▶ **WHAT YOU WILL DO**
• a. In the benchmarking page, what file name should the chosen image be given?
• b. Reproduce the benchmarking page word for word, from "You can use" up to and including "the following sections.".

▶ **PAGE TEXT**
In this section, you’ll benchmark model performance with and without KleidiAI kernels. To run optimized inference, you’ll first need to compile the required library files. You’ll also need an example image to run command-line prompts.
You can use the provided image of the tiger below that this Learning Path uses, or choose your own.
Whichever you select, rename the image to example.png
to use the commands in the following sections.
Use ADB to load the image onto your phone:
adb push example.png /data/local/tmp/
Navigate to the MNN project that you cloned in the previous section.
Create a build directory and run the build script.
The first time that you do this, build the binaries with the -DMNN_KLEIDIAI
flag set to FALSE
.
cd $HOME/MNN/project/android
mkdir build_64 && cd build_64
../build_64.sh "-DMNN_LOW_MEMORY=true -DLLM_SUPPORT_VISION=true -DMNN_KLEIDIAI=FALSE \
-DMNN_CPU_WEIGHT_DEQUANT_GEMM=true -DMNN_BUILD_LLM=true \
-DMNN_SUPPORT_TRANSFORMER_FUSE=true -DMNN_ARM82=true -DMNN_OPENCL=true \
-DMNN_USE_LOGCAT=true -DMNN_IMGCODECS=true -DMNN_BUILD_OPENCV=true"

▶ **RECORDED INFORMATION**

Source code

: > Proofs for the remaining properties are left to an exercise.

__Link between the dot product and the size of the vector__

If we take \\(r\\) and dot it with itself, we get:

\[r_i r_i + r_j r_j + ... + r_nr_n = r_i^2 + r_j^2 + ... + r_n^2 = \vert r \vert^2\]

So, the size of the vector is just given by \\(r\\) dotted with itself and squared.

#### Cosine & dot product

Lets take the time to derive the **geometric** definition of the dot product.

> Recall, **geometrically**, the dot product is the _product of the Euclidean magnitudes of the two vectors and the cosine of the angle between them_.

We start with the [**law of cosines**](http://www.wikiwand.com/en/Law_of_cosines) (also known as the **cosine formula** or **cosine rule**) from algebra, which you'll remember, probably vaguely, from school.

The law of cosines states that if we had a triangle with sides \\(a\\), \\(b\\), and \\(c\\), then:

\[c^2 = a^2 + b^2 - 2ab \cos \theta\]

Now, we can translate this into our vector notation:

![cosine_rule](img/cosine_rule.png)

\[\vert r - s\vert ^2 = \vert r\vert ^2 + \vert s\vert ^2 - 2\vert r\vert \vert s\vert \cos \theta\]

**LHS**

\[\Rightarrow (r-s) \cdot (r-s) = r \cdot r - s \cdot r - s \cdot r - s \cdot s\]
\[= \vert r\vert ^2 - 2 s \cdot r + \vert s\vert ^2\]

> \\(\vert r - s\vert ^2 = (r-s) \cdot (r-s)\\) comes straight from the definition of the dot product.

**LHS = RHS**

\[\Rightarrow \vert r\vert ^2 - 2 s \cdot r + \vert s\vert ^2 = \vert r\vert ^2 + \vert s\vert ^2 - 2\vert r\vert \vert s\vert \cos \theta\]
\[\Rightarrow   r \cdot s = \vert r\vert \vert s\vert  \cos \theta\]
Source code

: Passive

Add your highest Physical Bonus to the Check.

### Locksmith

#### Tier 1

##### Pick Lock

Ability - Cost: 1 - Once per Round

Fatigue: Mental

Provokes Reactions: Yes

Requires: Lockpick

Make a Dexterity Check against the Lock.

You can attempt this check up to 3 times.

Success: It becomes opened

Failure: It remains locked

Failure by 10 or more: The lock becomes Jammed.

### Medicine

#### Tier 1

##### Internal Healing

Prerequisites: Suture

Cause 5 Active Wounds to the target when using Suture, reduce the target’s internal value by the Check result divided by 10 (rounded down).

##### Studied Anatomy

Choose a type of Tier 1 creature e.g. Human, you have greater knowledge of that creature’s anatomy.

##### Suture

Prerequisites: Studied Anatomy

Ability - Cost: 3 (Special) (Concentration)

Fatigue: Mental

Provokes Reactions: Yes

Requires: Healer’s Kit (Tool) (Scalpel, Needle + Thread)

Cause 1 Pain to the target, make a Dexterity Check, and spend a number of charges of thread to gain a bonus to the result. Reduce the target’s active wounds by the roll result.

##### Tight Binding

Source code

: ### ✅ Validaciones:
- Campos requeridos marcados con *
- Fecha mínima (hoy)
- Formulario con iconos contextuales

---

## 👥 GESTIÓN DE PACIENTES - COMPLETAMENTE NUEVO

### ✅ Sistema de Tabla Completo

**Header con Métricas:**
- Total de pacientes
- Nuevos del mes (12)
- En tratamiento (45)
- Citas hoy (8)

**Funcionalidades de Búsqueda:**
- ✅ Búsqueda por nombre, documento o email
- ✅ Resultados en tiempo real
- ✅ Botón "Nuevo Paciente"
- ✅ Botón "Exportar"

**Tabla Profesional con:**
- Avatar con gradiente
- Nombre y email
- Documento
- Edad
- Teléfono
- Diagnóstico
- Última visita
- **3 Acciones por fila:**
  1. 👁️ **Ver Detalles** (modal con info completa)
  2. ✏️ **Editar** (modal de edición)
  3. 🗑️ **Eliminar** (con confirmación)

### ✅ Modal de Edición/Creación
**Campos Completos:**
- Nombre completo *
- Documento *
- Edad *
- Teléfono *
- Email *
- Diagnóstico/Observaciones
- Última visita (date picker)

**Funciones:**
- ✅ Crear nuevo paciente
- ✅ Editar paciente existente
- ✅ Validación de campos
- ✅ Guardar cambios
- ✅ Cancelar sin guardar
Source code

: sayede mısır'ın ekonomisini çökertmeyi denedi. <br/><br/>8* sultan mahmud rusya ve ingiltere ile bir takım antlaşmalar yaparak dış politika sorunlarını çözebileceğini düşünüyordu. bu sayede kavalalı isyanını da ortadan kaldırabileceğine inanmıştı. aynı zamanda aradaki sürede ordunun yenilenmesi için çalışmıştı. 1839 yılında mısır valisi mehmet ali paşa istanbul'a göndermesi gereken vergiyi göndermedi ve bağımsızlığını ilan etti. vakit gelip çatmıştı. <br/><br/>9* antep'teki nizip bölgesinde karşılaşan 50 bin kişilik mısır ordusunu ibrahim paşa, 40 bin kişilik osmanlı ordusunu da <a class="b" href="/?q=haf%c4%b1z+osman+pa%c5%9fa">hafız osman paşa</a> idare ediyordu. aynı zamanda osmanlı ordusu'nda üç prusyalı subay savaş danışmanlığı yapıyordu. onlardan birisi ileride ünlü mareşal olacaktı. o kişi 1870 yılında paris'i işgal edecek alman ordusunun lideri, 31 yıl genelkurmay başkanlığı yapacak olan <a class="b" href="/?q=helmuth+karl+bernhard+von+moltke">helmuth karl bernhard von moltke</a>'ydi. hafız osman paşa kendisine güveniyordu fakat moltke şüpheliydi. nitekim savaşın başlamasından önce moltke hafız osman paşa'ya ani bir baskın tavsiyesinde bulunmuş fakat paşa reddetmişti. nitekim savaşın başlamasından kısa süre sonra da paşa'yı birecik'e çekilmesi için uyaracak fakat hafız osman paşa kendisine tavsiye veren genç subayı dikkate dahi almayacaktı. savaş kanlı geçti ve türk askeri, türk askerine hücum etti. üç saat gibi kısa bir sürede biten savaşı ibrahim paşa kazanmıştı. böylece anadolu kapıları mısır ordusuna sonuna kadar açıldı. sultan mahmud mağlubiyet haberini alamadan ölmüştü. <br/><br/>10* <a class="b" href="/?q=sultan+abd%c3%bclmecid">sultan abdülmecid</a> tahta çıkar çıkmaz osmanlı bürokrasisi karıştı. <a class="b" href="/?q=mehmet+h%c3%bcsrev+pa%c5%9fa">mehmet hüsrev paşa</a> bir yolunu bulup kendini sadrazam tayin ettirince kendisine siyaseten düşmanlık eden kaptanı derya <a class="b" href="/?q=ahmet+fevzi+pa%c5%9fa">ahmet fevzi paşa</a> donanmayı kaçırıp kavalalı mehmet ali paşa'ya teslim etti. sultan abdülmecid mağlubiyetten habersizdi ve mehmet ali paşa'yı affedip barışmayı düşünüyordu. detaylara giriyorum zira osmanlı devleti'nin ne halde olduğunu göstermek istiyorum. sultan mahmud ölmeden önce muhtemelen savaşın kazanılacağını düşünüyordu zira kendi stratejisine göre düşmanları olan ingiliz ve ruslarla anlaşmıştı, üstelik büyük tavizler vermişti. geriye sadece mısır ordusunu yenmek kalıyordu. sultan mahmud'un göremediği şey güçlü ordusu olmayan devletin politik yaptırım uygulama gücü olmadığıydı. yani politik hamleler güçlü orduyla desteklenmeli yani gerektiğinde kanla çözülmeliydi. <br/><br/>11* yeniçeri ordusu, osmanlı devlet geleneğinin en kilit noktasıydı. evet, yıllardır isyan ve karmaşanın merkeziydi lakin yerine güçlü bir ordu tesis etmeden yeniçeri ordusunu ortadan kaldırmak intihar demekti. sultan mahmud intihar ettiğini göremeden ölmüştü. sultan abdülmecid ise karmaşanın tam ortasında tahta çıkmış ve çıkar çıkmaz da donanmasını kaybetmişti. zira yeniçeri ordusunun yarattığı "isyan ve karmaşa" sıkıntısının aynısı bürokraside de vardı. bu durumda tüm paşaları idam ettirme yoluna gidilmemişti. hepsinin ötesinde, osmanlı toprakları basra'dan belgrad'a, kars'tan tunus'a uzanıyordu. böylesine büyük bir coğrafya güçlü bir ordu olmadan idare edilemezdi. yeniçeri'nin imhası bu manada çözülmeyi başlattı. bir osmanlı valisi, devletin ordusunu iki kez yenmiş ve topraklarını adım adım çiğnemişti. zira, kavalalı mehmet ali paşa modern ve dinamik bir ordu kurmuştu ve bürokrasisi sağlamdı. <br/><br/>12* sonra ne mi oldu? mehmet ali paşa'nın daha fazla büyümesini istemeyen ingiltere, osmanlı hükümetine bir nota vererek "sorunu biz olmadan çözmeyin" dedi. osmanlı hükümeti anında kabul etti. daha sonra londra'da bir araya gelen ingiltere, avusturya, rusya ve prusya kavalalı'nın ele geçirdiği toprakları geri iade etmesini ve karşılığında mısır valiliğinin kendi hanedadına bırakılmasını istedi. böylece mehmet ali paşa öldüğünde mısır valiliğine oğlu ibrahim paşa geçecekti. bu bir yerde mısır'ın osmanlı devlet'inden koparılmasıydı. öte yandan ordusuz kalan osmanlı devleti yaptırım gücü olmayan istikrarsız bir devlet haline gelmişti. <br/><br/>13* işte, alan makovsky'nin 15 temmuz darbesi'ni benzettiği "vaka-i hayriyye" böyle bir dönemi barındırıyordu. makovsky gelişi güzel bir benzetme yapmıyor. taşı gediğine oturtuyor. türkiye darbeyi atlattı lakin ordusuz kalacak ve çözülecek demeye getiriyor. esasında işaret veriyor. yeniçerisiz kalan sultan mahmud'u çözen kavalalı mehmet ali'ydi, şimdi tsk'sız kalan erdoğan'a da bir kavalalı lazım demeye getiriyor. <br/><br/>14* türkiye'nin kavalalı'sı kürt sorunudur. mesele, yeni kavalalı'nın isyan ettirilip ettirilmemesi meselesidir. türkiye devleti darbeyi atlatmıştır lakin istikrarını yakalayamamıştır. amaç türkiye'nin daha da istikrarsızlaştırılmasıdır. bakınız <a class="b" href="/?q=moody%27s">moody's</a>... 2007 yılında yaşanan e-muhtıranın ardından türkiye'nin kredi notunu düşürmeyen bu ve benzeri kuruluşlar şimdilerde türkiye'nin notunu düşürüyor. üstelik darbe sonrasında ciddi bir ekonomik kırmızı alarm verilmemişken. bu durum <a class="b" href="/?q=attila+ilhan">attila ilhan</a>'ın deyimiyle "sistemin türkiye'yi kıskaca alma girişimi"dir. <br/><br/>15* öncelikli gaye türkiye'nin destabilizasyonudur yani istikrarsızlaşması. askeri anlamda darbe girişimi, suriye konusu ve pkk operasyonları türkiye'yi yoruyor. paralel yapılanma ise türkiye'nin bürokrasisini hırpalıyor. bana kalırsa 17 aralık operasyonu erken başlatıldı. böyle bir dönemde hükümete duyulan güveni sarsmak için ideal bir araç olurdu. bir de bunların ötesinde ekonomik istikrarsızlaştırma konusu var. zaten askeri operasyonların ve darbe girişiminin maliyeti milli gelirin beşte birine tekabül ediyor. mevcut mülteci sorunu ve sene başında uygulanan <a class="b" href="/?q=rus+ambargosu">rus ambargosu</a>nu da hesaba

▶ **EXERCISE SOLUTIONS**
• a. example.png

• b.
You can use the provided image of the tiger below that this Learning Path uses, or choose your own.
Whichever you select, rename the image to example.png
to use the commands in the following sections.